§ THE PROBLEM
Look through the listing underneath for "distance", and copy every line that has it.

[[ EXCERPTED DATA, beginning ]]

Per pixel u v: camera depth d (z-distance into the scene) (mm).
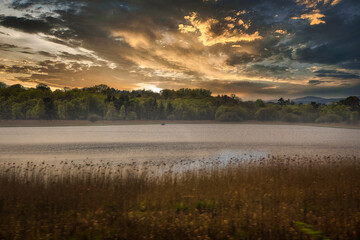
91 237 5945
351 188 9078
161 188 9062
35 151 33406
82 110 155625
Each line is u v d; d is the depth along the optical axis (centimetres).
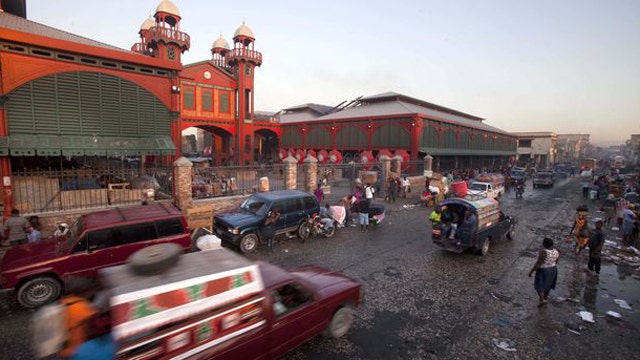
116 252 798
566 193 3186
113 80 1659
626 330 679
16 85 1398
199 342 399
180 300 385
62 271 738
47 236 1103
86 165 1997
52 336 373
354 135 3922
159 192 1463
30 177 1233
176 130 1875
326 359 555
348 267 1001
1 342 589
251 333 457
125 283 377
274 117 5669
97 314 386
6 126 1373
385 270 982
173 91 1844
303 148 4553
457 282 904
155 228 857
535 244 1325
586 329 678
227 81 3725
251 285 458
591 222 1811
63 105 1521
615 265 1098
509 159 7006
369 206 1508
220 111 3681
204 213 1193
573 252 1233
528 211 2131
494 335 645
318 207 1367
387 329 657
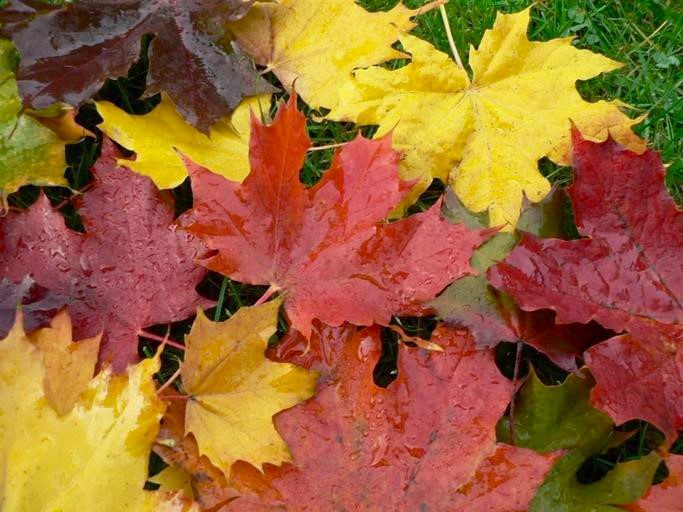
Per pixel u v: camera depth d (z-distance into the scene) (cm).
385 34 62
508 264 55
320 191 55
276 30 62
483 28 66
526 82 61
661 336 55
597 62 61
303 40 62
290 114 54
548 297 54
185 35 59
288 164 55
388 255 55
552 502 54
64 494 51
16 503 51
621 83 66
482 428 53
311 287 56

[[ EXCERPTED DATA, end ]]
[[ EXCERPTED DATA, beginning ]]

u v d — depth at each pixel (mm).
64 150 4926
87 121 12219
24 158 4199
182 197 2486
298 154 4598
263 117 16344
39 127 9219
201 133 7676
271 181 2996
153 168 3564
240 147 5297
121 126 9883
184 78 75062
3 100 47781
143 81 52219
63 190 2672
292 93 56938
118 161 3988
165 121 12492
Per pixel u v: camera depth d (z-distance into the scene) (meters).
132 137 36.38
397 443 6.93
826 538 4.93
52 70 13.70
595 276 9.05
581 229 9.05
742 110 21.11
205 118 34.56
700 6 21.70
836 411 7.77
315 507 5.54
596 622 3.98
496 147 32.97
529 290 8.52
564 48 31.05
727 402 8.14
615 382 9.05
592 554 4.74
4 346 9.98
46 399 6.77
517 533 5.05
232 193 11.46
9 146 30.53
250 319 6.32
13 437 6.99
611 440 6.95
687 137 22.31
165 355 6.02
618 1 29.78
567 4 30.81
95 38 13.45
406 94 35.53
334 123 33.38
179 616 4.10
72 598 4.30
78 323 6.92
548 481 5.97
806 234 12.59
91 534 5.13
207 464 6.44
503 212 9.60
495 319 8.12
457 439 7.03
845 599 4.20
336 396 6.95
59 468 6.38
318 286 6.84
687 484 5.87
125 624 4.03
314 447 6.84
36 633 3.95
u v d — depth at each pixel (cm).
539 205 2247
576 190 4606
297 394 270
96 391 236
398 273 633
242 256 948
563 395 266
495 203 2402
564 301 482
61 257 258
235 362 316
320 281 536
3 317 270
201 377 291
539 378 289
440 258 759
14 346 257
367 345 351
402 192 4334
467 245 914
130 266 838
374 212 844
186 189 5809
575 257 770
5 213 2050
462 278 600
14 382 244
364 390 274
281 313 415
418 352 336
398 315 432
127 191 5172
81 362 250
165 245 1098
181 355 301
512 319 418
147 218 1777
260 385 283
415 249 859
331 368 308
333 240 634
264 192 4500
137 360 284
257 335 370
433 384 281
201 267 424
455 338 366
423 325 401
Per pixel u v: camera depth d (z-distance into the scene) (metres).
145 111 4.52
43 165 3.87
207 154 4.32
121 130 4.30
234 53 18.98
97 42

[[ EXCERPTED DATA, end ]]
[[ EXCERPTED DATA, beginning ]]

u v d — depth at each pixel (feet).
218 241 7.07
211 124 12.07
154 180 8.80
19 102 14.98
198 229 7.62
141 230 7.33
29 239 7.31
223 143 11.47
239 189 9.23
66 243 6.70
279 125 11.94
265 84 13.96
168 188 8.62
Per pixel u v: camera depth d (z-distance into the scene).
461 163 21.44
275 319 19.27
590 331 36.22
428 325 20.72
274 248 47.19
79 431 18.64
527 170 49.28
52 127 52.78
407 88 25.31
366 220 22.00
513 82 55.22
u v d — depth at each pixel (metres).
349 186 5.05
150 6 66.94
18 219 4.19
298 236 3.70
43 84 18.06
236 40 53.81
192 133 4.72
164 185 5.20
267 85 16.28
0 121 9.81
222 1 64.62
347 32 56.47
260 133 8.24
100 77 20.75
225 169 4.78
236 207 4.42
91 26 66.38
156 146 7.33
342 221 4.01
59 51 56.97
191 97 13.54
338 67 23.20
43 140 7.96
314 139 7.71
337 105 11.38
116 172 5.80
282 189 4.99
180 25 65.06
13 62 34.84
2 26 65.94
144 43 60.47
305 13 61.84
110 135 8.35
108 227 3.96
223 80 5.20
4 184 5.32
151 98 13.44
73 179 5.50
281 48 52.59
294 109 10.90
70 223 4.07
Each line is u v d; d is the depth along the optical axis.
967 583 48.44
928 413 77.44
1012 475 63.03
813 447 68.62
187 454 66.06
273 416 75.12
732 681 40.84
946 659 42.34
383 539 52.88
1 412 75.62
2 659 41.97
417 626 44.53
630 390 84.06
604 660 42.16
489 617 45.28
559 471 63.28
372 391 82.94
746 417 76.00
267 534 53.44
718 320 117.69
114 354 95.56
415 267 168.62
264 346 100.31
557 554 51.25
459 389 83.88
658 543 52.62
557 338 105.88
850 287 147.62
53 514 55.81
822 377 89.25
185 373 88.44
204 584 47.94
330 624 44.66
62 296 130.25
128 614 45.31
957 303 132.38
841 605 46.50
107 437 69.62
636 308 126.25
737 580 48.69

[[ EXCERPTED DATA, end ]]

§ SOLUTION TO THE PROBLEM
Per pixel u v: camera depth d (z-distance into the scene) (mm).
Per pixel u v: camera depth d (z-distance into the scene) (cm).
Per pixel u v: camera depth d (z-distance into the scene) (meters).
Per pixel u v: camera depth d (z-distance into the scene) (metres).
Per pixel u v: camera depth d (z-distance into the scene).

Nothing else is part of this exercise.